As an alternative, some EaaS solutions like Uffizzi have developed the concept of virtual clusters, which are isolated clusters with their own API servers that run on top of an existing Kubernetes cluster. The primary advantage of virtual clusters is that they provide similar security, isolation, and provisioning capabilities as dedicated clusters but are less expensive, more secure, and faster to provision. Virtual clusters are designed to be lightweight, so they can be easily created and torn down, consistent with the ephemeral environment testing model. You can learn more about virtual clustering concepts by reading this article about Kubernetes multi-tenancy.

See how Spotify packs more into every release with ephemeral environments
Read Case Study

Log and crash reporting for developers

One challenge of using an internally managed ephemeral test environment is its opaqueness. Developers deploy services in an environment to which they don’t have access if they are not a cluster admin, which makes debugging and viewing logs or metrics difficult. Therefore, observability plays a large role in ensuring the success of a test environment. While teams using internally managed test environments can accomplish better observability using a suite of tools, many EaaS solutions provide better observability through intuitive dashboards that allow team members to view logs and metrics and set role-based access controls in one place.
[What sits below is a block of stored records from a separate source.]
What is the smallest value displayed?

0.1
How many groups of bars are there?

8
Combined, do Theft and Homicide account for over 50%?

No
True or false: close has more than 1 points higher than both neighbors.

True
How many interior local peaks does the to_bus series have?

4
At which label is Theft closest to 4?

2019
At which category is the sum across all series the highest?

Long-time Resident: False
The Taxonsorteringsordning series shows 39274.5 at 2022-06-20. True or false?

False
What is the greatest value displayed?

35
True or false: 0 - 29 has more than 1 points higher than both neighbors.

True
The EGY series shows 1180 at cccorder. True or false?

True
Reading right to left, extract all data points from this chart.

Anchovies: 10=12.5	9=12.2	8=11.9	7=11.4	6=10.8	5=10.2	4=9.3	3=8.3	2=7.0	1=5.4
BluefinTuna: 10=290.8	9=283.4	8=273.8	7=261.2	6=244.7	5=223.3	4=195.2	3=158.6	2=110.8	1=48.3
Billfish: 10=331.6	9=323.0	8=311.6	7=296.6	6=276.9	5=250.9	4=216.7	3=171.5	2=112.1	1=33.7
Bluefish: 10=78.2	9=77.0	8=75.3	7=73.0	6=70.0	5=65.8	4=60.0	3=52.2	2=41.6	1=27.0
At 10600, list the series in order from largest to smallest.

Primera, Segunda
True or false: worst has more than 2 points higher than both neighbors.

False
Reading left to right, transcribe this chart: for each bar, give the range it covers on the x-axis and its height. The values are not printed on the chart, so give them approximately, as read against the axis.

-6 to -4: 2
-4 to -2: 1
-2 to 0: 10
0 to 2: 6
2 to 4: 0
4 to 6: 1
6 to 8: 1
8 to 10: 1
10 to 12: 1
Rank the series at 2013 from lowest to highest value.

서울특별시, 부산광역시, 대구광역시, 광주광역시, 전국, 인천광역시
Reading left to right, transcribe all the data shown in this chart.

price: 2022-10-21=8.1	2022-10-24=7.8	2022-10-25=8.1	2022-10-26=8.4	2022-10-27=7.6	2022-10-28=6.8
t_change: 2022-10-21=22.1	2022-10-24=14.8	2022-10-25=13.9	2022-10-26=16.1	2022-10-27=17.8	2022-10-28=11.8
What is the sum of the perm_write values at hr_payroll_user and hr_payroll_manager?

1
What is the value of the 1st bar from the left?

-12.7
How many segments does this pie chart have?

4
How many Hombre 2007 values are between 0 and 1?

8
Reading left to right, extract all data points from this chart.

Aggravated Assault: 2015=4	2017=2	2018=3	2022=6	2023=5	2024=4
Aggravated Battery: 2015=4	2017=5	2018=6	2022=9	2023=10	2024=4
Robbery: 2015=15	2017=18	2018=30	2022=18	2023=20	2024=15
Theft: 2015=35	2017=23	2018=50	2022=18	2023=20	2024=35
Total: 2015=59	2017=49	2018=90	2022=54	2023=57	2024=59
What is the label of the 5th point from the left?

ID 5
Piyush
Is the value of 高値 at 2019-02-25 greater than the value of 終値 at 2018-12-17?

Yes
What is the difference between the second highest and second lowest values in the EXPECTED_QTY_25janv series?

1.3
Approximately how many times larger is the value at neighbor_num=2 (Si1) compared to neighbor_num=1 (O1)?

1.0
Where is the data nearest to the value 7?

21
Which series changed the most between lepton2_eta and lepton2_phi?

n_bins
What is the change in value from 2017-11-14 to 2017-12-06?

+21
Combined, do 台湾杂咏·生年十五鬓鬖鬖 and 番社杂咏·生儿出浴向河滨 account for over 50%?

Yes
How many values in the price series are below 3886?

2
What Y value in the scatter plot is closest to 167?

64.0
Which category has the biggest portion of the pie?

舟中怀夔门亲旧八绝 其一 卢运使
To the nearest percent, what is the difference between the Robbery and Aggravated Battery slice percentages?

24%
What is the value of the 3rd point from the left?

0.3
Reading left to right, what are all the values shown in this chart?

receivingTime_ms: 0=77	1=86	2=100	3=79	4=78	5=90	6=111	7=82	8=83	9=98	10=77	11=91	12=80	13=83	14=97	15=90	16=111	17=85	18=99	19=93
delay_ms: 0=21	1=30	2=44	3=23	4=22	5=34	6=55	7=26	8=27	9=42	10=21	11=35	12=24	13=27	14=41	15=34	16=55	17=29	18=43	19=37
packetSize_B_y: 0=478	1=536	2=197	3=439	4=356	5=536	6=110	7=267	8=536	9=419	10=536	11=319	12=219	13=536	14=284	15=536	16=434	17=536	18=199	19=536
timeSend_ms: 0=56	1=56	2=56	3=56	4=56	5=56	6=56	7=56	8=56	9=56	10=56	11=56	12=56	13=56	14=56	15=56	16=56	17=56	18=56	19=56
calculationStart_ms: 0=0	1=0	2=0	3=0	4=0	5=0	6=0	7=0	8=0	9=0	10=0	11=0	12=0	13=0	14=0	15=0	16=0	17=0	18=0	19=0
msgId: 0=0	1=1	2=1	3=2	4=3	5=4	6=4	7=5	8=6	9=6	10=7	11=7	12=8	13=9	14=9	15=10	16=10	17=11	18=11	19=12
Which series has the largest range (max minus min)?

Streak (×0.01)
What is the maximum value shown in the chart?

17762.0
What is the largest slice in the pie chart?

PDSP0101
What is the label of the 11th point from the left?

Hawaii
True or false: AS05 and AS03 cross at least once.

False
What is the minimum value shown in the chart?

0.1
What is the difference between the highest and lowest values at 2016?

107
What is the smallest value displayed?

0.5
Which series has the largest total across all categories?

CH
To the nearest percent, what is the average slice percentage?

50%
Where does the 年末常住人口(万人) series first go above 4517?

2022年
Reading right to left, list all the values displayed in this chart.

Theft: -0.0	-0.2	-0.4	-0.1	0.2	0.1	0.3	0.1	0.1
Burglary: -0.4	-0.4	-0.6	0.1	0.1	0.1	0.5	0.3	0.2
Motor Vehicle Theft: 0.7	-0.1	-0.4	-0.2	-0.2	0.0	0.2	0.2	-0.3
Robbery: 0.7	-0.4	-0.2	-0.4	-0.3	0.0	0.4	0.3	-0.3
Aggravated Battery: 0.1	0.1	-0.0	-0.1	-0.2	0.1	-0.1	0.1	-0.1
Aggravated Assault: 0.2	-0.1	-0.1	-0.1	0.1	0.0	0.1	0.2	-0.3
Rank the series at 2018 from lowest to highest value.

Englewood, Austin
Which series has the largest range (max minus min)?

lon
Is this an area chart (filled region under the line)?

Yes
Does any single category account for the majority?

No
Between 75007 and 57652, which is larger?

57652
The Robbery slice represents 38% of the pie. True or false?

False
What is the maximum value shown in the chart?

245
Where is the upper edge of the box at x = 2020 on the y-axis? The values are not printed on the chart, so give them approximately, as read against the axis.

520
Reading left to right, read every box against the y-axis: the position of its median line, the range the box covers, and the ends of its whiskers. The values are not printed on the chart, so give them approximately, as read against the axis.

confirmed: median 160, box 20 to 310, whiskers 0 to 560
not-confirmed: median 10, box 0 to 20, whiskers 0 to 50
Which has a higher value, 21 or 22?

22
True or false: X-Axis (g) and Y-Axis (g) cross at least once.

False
Whether using an internally managed or EaaS solution, there are several considerations related to observability to keep in mind:

  1. Logging: The environment should collect, store, and analyze logs from applications, containers, and the underlying infrastructure to help developers identify errors, track application behavior, and troubleshoot issues.
  2. Metrics: The environment should gather and visualize key performance metrics, such as CPU usage, memory consumption, network throughput, and error rates, to monitor the health and performance of your systems.
  3. Distributed tracing: Distributed tracing should be implemented to track requests as they flow through microservices and other components in your system. This can help identify bottlenecks, latency issues, and other performance problems.
  4. Performance profiling: Application performance should be profiled to identify areas for potential optimization and performance bottlenecks at the code level.
  5. Synthetic monitoring: The environment should allow automated tests to be run to simulate user interactions and measure the performance and availability of your services from an end-user perspective.
  6. Health checks and probes: Health checks and probes should be implemented to monitor the availability and readiness of your applications and services, and automated recovery should be enabled in case of failures.
  7. Alerting: Automated alerting should be set up based on performance thresholds, error rates, or other criteria to notify stakeholders when issues arise. This allows for quick identification and resolution.
  8. Crash reporting: Crash reporting should exist to automatically capture and analyze application crashes, exceptions, and errors. This provides developers with detailed information to diagnose and resolve issues.

Conclusion

Managing ephemeral test environments is a complex task that requires specialized skills and knowledge. Common challenges include a good developer experience, guaranteeing isolation and availability, maintaining IT infrastructure for reliability and scalability, ensuring security through access rights and data policies, and providing observability so that teams can identify and fix issues before they become significant problems. EaaS solutions like Uffizzi can significantly reduce the amount of resources required to build an effective and robust testing platform internally. This allows teams to focus on delivering business value and reducing time to market while ensuring that the test environment is reliable, secure, and fully functional.